How Does American English Sound To Non-English Speakers? - jamesbritt
http://www.npr.org/blogs/13.7/2011/04/22/135625369/how-does-american-english-sound-to-non-english-speakers?ps=cprs
======
owyn
The lyrics on the Melvins album "Houdini" are almost entirely gibberish, it's
mostly English but the words are half random and half nonsense. If you squint
your ears a bit, you can imagine what it's like to have brain damage. Classic!
Looks like the whole album is on yourube, check out some examples...

<http://www.youtube.com/watch?v=KwSOrd4E7yw> (Night Goat)
<http://www.youtube.com/watch?v=OPkHP3a9WKU> (Lizzy)

------
jinushaun
As a bilingual speaker with a love for linguistics, this thought often crosses
my mind. The broader question is, when does a foreign language stop sounding
foreign?

I taught myself many languages and I can definitely recognize a point where I
no longer feel like I'm just making sounds, but speaking actual words. It is
true in the other direction as well when it comes to listening. It doesn't
take years of study or anything remotely close to fluency to cross that
bridge. For me, I think it takes two months of immersion for a foreign
language to no longer sound foreign. I think unfamiliarity with a particular
language's set of pitch, volume and cadence is what makes a language sounds
foreign. Once you're familiar with them, it no longer sounds foreign. I may
not know the words, but I'm more familiar and comfortable with the cadence,
intonation, sound library, pitch, volume, etc of that language.

For example, every language has a particular native pitch. And if you're used
to one language, this pitch change might strike you as jarring when hearing a
foreign language. For example, my Japanese voice is deeper than my English
voice and my Cambodian voice is higher than both of them. When speaking
Swedish, my voice drops very deep compared to English.

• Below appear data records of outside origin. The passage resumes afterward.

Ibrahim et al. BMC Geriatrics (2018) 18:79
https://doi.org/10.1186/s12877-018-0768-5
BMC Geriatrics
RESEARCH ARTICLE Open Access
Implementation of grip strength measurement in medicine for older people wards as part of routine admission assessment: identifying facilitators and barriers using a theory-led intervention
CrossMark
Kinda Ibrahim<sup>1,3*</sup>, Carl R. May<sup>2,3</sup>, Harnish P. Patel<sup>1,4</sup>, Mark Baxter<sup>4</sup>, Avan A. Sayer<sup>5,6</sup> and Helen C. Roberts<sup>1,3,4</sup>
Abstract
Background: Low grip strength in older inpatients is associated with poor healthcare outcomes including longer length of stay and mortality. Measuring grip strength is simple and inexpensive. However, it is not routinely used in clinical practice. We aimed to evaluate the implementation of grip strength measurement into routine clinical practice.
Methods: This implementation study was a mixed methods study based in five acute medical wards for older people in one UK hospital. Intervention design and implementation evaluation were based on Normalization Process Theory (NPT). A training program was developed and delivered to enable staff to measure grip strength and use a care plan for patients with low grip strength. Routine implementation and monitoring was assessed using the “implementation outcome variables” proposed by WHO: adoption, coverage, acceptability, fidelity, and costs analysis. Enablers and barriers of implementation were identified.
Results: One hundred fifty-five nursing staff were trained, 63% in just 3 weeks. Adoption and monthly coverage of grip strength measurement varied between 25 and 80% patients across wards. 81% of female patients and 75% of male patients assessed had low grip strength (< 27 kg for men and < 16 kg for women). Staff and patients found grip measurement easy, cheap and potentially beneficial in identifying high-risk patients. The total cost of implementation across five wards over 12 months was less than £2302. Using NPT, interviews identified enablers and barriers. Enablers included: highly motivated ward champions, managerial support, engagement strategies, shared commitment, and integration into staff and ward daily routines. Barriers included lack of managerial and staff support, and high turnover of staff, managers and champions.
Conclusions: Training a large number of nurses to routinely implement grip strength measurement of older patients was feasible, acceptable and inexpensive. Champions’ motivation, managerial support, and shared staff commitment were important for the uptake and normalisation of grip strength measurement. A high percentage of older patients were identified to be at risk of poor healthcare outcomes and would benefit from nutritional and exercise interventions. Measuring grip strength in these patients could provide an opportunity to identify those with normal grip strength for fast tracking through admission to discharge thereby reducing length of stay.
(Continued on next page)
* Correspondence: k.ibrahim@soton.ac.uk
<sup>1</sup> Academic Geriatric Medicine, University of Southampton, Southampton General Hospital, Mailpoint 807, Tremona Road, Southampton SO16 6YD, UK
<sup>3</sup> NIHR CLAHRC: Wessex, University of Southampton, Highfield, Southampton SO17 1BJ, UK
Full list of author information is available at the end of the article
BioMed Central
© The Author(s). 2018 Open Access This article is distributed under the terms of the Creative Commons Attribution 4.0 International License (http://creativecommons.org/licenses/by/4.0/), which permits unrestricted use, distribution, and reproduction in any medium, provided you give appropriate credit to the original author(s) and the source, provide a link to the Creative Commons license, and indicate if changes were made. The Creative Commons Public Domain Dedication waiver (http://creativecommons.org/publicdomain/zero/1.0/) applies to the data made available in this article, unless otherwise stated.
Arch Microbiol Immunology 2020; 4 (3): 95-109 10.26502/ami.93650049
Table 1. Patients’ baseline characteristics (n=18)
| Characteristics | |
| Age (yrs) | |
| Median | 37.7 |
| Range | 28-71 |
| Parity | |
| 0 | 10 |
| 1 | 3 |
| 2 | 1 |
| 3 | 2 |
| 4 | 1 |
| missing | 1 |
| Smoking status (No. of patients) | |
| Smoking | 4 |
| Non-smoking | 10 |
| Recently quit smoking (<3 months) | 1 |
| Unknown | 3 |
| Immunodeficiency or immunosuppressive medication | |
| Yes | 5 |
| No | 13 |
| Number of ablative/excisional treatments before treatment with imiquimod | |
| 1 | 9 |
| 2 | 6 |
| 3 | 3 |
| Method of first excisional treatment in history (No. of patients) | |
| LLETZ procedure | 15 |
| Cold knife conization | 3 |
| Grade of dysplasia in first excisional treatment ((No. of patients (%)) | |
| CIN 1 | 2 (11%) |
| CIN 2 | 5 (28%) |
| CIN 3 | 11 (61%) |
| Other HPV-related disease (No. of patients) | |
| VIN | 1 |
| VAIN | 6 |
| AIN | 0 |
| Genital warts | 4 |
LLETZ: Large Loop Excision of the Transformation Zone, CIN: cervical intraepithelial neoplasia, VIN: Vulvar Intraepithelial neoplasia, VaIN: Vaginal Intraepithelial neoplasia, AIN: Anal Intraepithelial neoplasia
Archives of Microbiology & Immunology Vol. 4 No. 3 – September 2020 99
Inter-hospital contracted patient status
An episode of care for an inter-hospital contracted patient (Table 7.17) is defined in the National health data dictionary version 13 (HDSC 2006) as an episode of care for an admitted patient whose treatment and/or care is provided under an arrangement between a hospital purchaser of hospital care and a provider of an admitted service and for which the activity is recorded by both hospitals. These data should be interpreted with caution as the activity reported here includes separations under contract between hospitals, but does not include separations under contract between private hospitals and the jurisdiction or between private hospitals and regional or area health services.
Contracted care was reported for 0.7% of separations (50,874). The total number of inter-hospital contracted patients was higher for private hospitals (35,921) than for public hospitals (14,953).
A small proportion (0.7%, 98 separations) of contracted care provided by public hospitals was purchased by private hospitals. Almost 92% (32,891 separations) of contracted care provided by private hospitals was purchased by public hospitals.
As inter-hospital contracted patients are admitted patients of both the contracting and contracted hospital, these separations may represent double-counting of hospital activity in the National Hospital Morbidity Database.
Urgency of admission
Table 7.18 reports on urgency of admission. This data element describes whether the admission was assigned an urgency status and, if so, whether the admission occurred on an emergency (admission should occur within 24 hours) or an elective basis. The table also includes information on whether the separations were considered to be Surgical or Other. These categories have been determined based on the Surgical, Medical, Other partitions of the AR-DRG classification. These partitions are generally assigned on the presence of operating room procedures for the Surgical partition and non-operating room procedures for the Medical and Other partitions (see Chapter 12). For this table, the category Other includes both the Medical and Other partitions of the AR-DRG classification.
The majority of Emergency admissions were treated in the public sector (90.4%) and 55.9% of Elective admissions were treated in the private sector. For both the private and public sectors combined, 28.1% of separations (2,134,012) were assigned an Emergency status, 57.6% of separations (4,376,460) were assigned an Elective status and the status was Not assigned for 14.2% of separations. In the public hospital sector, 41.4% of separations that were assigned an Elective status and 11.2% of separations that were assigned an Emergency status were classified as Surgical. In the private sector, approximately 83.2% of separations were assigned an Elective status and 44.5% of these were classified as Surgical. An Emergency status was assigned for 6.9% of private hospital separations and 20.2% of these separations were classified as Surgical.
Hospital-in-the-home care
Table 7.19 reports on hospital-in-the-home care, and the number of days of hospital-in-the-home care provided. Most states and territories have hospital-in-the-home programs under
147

Because of my meta-awareness of this phenomenon, I can actually "switch" my
brain off of English and hear what English sounds like to foreigners.

------
michaelcampbell
As an American English speaker, I've always wondered this. I didn't find the
video "hilariously funny", but I was smiling; they did a good job. I couldn't
pick up any words, but my brain refused to believe there weren't any. It had
that right tempo, cadence, patterns, etc. Nicely done.

------
quail_bird
The parrot video linked at the top of the article is also worth watching,
along with a follow-up read of the text related to the video (npr.org):

video: <http://t.co/M3qL1or> article:
[http://www.npr.org/blogs/13.7/2011/04/07/135209962/watch-
lis...](http://www.npr.org/blogs/13.7/2011/04/07/135209962/watch-listen-and-
wonder-the-mysteries-of-language)

I should also add that the top youtube comment for this video (a transcription
of the bird's conversation) is actually the most useful (perhaps _only_
useful) youtube comment I've come across.